#### Data excerpt
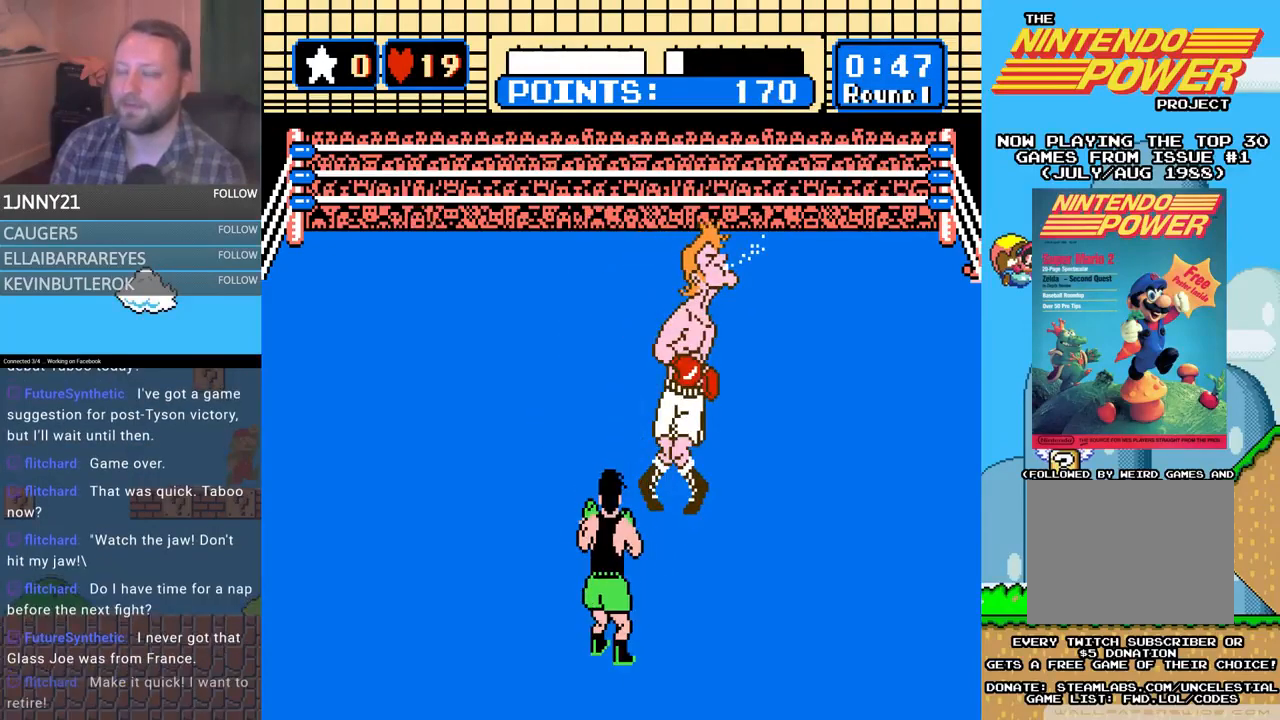
{"buttons": [], "events": [[100, "A", "down"], [100, "DPAD_UP", "down"], [267, "A", "up"], [267, "DPAD_UP", "up"]]}
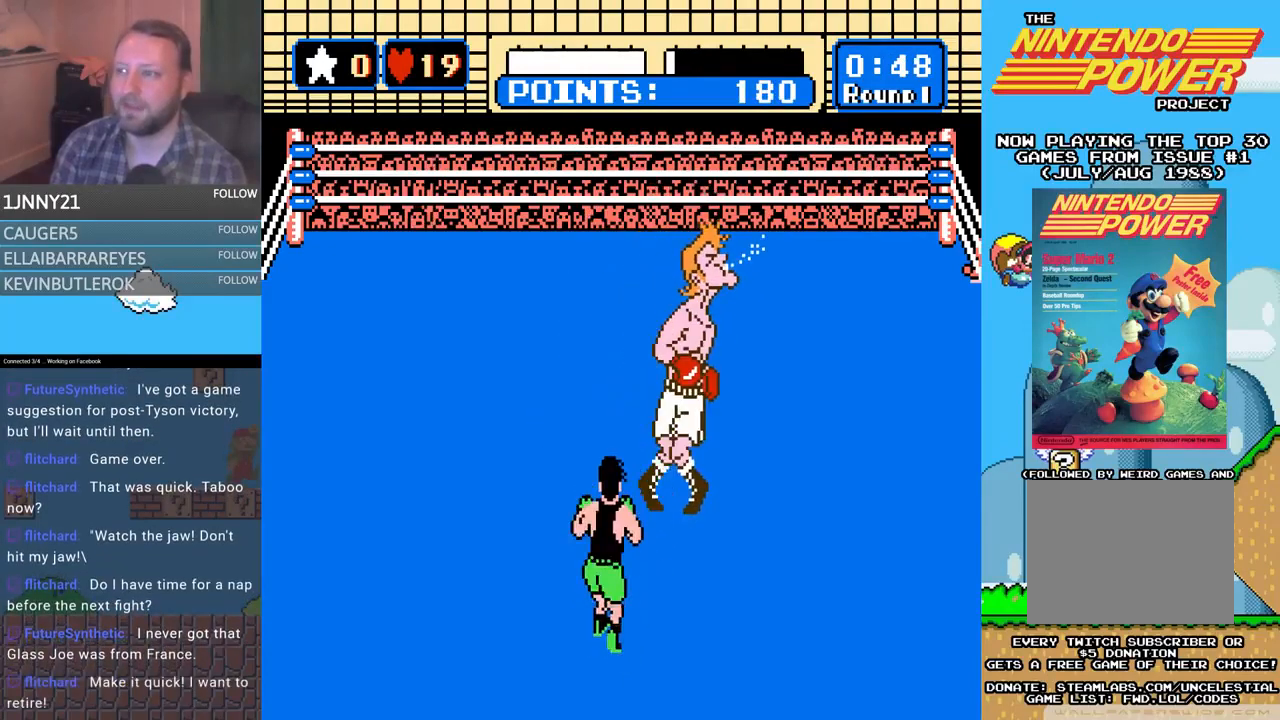
{"buttons": ["A", "DPAD_UP"], "events": [[467, "A", "down"], [467, "DPAD_UP", "down"]]}
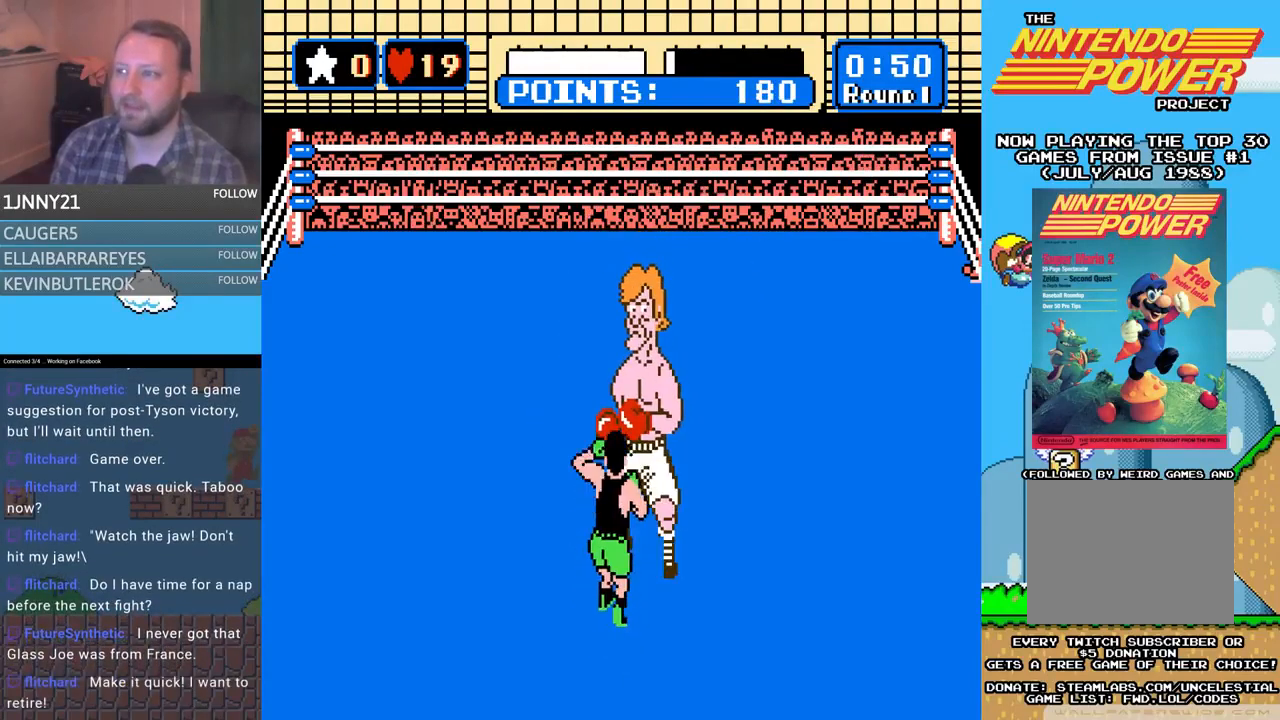
{"buttons": [], "events": [[133, "DPAD_UP", "up"], [167, "A", "up"]]}
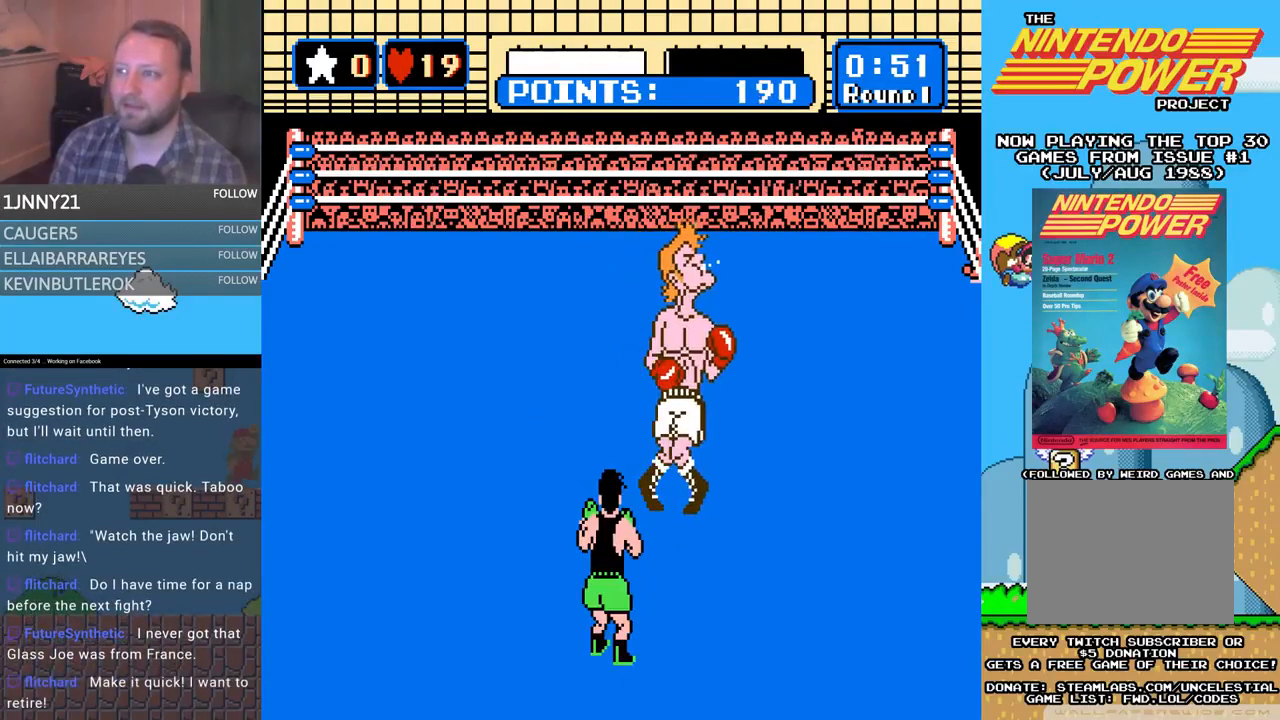
{"buttons": [], "events": [[267, "A", "down"], [267, "DPAD_UP", "down"], [333, "DPAD_UP", "up"], [400, "A", "up"]]}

#### Exercise objective
For each line above that includes the word "down", make a copy of that line.

#### Task response
{"buttons": [], "events": [[100, "A", "down"], [100, "DPAD_UP", "down"], [267, "A", "up"], [267, "DPAD_UP", "up"]]}
{"buttons": ["A", "DPAD_UP"], "events": [[467, "A", "down"], [467, "DPAD_UP", "down"]]}
{"buttons": [], "events": [[267, "A", "down"], [267, "DPAD_UP", "down"], [333, "DPAD_UP", "up"], [400, "A", "up"]]}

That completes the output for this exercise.